### Task details
Copy out the records word for word, from their start up to and including the line with "2. AUGUST 2026". Leave out the pictures.

————————

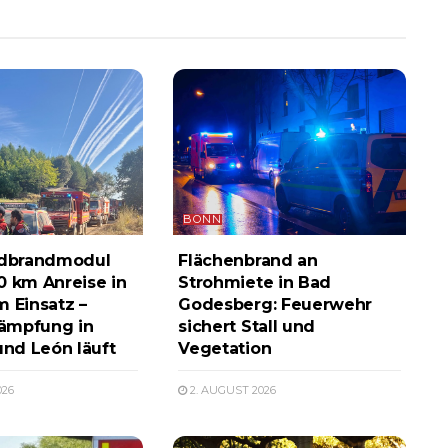
BONN
dbrandmodul
Flächenbrand an
0 km Anreise in
Strohmiete in Bad
m Einsatz –
Godesberg: Feuerwehr
ämpfung in
sichert Stall und
und León läuft
Vegetation
026
2. AUGUST 2026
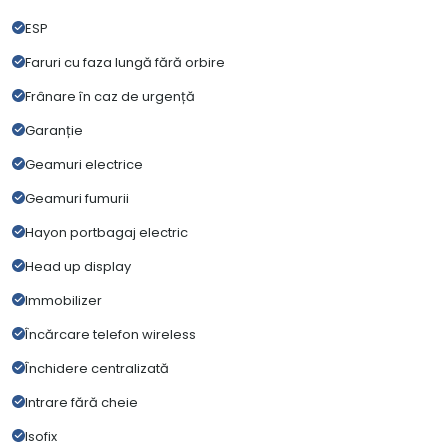
ESP
Faruri cu faza lungă fără orbire
Frânare în caz de urgență
Garanție
Geamuri electrice
Geamuri fumurii
Hayon portbagaj electric
Head up display
Immobilizer
Încărcare telefon wireless
Închidere centralizată
Intrare fără cheie
Isofix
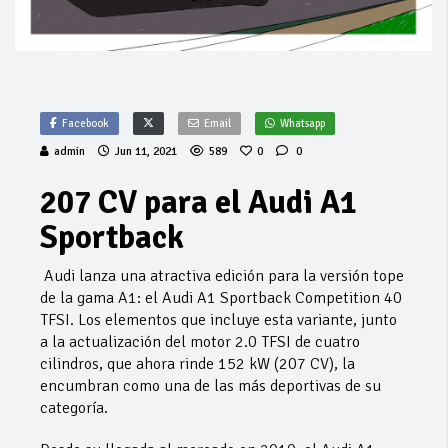
Facebook
Email
Whatsapp
admin
Jun 11, 2021
589
0
0
207 CV para el Audi A1
Sportback
Audi lanza una atractiva edición para la versión tope
de la gama A1: el Audi A1 Sportback Competition 40
TFSI. Los elementos que incluye esta variante, junto
a la actualización del motor 2.0 TFSI de cuatro
cilindros, que ahora rinde 152 kW (207 CV), la
encumbran como una de las más deportivas de su
categoría.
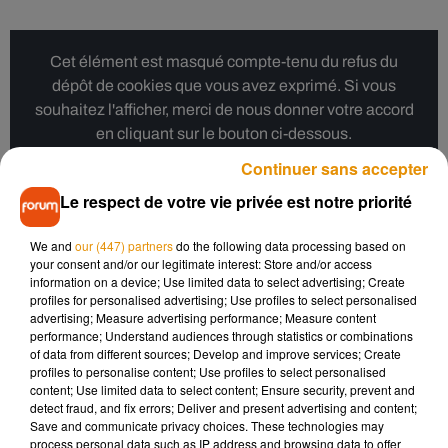
Cet élément est masqué compte-tenu du refus du
dépôt de cookies que vous avez exprimé. Si vous
souhaitez l'afficher, merci de nous donner votre accord
en cliquant sur le bouton ci-dessous.
Continuer sans accepter
Afficher l'élément
Le respect de votre vie privée est notre priorité
We and
our (447) partners
do the following data processing based on
Interviewé par le magazine
Vice
, cet employé du bâtiment
your consent and/or our legitimate interest: Store and/or access
d’un petit hameau de l’île de Java a expliqué que l’idée lui
information on a device; Use limited data to select advertising; Create
été venue lors d’une discussion entre amis. Décrétant que
profiles for personalised advertising; Use profiles to select personalised
advertising; Measure advertising performance; Measure content
l’épouse idéale se devait d’être "forte, obéissante et
performance; Understand audiences through statistics or combinations
discrète", Anam a immédiatement fait le rapprochement
of data from different sources; Develop and improve services; Create
avec l’autocuiseur qu’il tenait dans ses bras : « Je me suis
profiles to personalise content; Use profiles to select personalised
content; Use limited data to select content; Ensure security, prevent and
rendu compte que c’était le choix parfait pour la femme que
detect fraud, and fix errors; Deliver and present advertising and content;
je cherchais. »
Save and communicate privacy choices. These technologies may
process personal data such as IP address and browsing data to offer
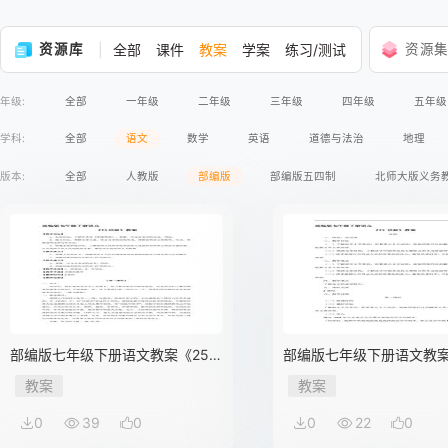
资源库
全部
课件
教案
学案
练习/测试
资源
年级:
全部
一年级
二年级
三年级
四年级
五年级
学科:
全部
语文
数学
英语
道德与法治
地理
版本:
全部
人教版
部编版
部编版五四制
北师大版义务
部编版七年级下册语文教案《25
部编版七年级下册语文教案
活板》02
活板》01
教案
教案
0
39
0
0
22
0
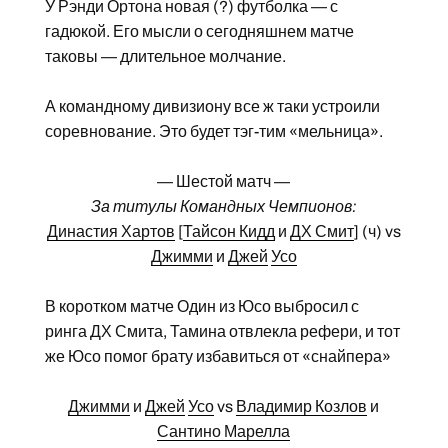
У Рэнди Ортона новая (?) футболка — с
гадюкой. Его мысли о сегодняшнем матче
таковы — длительное молчание.
А командному дивизиону все ж таки устроили
соревнование. Это будет тэг-тим «мельница».
— Шестой матч —
За титулы Командных Чемпионов:
Династия Хартов
[
Тайсон Кидд
и
ДХ Смит
] (ч) vs
Джимми
и
Джей
Усо
В коротком матче Один из Юсо выбросил с
ринга ДХ Смита, Тамина отвлекла рефери, и тот
же Юсо помог брату избавиться от «снайпера»
Джимми
и
Джей
Усо
vs
Владимир Козлов
и
Сантино Марелла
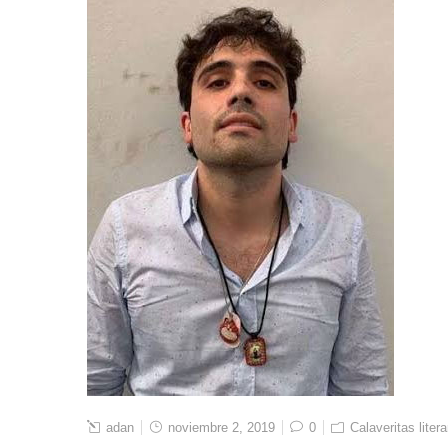
adan
noviembre 2, 2019
0
Calaveritas litera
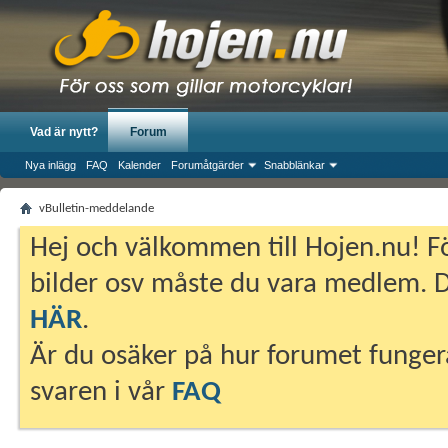
Vad är nytt?
Forum
Nya inlägg
FAQ
Kalender
Forumåtgärder
Snabblänkar
vBulletin-meddelande
Hej och välkommen till Hojen.nu! Fö
bilder osv måste du vara medlem. Du
HÄR
.
Är du osäker på hur forumet fungera
svaren i vår
FAQ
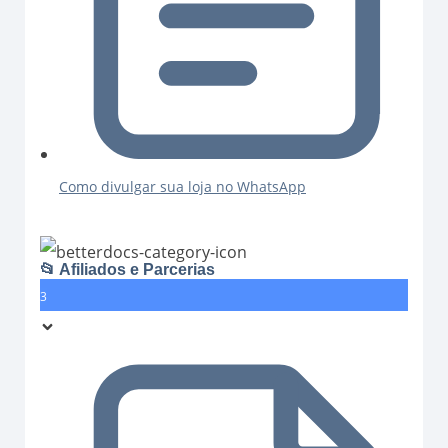
Como divulgar sua loja no WhatsApp
📂 Afiliados e Parcerias
3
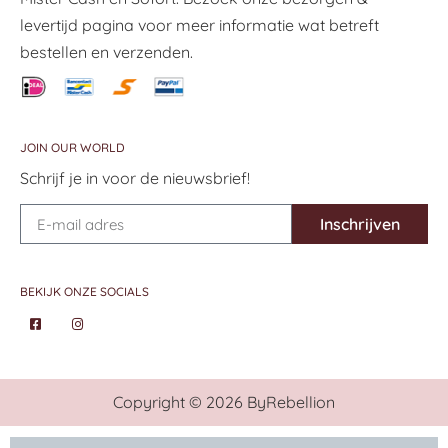
levertijd pagina voor meer informatie wat betreft
bestellen en verzenden.
JOIN OUR WORLD
Schrijf je in voor de nieuwsbrief!
Inschrijven
BEKIJK ONZE SOCIALS
Copyright © 2026 ByRebellion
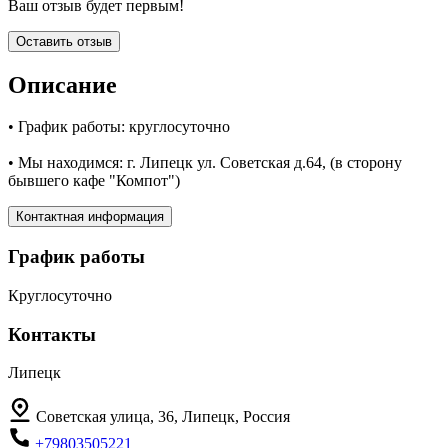
Ваш отзыв будет первым!
Оставить отзыв
Описание
• График работы: круглосуточно
• Мы находимся: г. Липецк ул. Советская д.64, (в сторону
бывшего кафе "Компот")
Контактная информация
График работы
Круглосуточно
Контакты
Липецк
Советская улица, 36, Липецк, Россия
+79803505221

————————

### Result
BONN
dbrandmodul
Flächenbrand an
0 km Anreise in
Strohmiete in Bad
m Einsatz –
Godesberg: Feuerwehr
ämpfung in
sichert Stall und
und León läuft
Vegetation
026
2. AUGUST 2026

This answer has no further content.